TVdataAddressable TV advertising shouldn’t be viewed as a replacement for mass audience or network buys – or executed without rich data extensions, warned cable operators, agencies and media companies at the Advanced Advertising forum Thursday in New York.

Ultimately the promise of addressable TV depends on the granularity of audience-targeting data marketers get at the household level.

“Data-informed targeting works – it can help you sell more products, cars, or raise brand lift,” said Pierre Bouvard, SVP of research and analytics for TiVo. “But, there is no ‘perfect target.’”

Agencies and their clients often find the more attributes they target against, the more successful they are. Keith Kazerman, SVP of ad sales for DIRECTV, described an instance in which an auto company wanted to reach males 18-24 years old, with an income of at least $100,000 and were in-market to purchase a vehicle in the next five months.

The days of buying an age bracket as cheaply as possible are no longer, said Chris Monteferrante, VP of media sales at cross-platform ad network AT&T AdWorks. “We now have to bridge the gap between our current currencies and metrics” while augmenting newer tools.

Going back to Kazerman’s automobile example, DIRECTV leveraged profiles of its user base and complemented it with data from J.D. Power and Experian to fill in the gaps around age and income with intelligence on in-market purchase intent. This helped the advertiser deliver its message to its target, resulting in a 20% uplift in automobile buy rate.

TiVo’s Bouvard referenced a campaign that the DVR company worked on in conjunction with Comcast and agency Spark where a client “took a large chunk out of their network buy and put it into data-driven, addressable buys.”

Additionally, addressability helps advertisers get smarter about media output and spend. AT&T AdWorks’ Monteferrante noted a financial advertiser wanted to reach women of a certain age group who made $100,000 minimum per year and who lived in a household with children.

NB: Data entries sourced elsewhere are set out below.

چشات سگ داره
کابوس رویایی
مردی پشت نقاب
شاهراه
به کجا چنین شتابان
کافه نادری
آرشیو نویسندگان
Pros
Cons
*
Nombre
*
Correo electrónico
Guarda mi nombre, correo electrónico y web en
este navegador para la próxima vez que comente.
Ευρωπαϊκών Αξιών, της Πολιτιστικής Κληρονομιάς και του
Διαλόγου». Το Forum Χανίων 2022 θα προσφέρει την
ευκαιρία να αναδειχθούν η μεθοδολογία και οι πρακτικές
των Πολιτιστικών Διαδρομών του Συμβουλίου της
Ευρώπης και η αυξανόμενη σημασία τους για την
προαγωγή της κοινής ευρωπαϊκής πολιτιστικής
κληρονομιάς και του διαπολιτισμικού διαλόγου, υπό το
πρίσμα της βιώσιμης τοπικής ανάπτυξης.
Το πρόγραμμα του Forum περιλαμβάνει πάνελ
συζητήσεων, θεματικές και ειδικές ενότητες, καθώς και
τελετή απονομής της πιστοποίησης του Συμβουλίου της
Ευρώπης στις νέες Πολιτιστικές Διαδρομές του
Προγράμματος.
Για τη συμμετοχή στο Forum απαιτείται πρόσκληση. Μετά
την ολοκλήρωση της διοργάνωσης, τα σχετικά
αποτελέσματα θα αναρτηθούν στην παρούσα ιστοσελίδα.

AT&T AdWorks looked at U-Verse triple-play households representing 15 million set-top boxes and, in this case, the attributes matched about 20% of its audience. “We looked at viewing data from those audiences in a way that’s privacy compliant and created a media schedule output that’s very specific – such as the highest concentration of viewers [can be found] Thursday nights on HGTV primetime and we’d book the schedule that way. We increased reach by 55%,” Monteferrante said.

But beyond increases in reach, Matt Bayer, VP of advanced TV at agency MAGNA GLOBAL, said addressing return on sales at the CFO level of an enterprise is also a core consideration.

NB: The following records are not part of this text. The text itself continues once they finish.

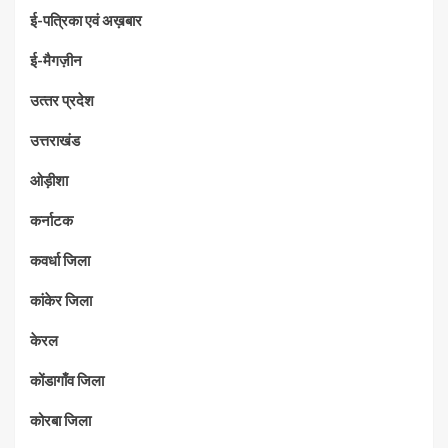
ई-पत्रिका एवं अख़बार
ई-मैगज़ीन
उत्‍तर प्रदेश
उत्तराखंड
ओड़ीशा
कर्नाटक
कवर्धा जिला
कांकेर जिला
केरल
कोंडागाँव जिला
कोरबा जिला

While experts agreed traditional demographic information on age and sex are still valuable, agencies are winning key client accounts (like MediaVest and Honda) when they push beyond and use data to identify conquest sets or take a TV target and use digital to extend frequency and reach.

“Clients have been using third-party data for years [to enrich] direct mail or Web and display, but now TV is utilizing that data,” Kazerman said. And, although addressable buying is still in its early phases, Caroline Horner, SVP of product innovation at media measurement company Rentrak predicted that these buys will ultimately turn in to programmatic executions. “I think this will be the year you start to see that happen.”